** Data shown **
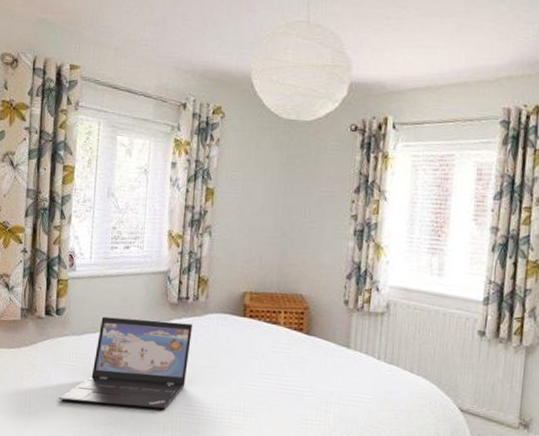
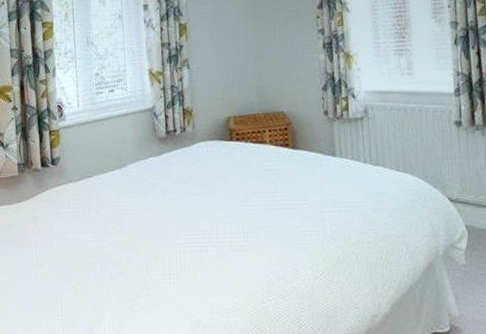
laptop: present [58,316,192,409] -> none [63,155,184,248]

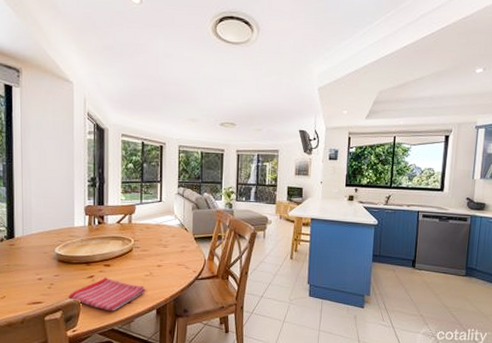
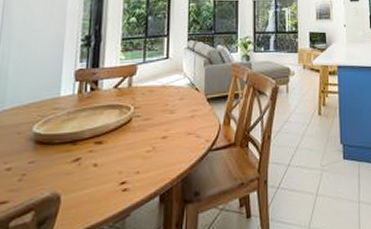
dish towel: present [68,277,146,311] -> none [45,158,147,205]

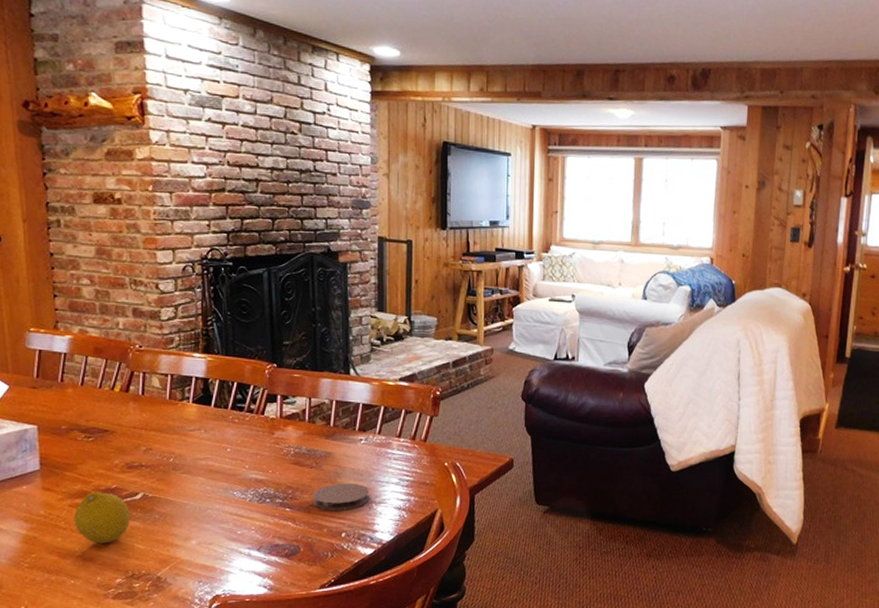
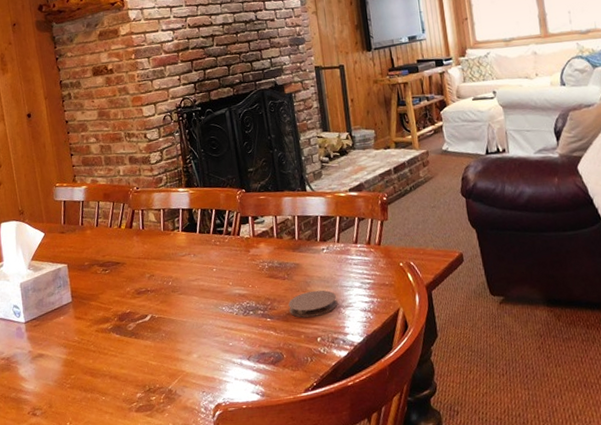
fruit: present [73,492,130,544] -> none [100,316,143,363]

** To do **
Please repeat every line from the listing above exactly as it appears. Drop the pictures.

** Output of the task **
laptop: present [58,316,192,409] -> none [63,155,184,248]

dish towel: present [68,277,146,311] -> none [45,158,147,205]

fruit: present [73,492,130,544] -> none [100,316,143,363]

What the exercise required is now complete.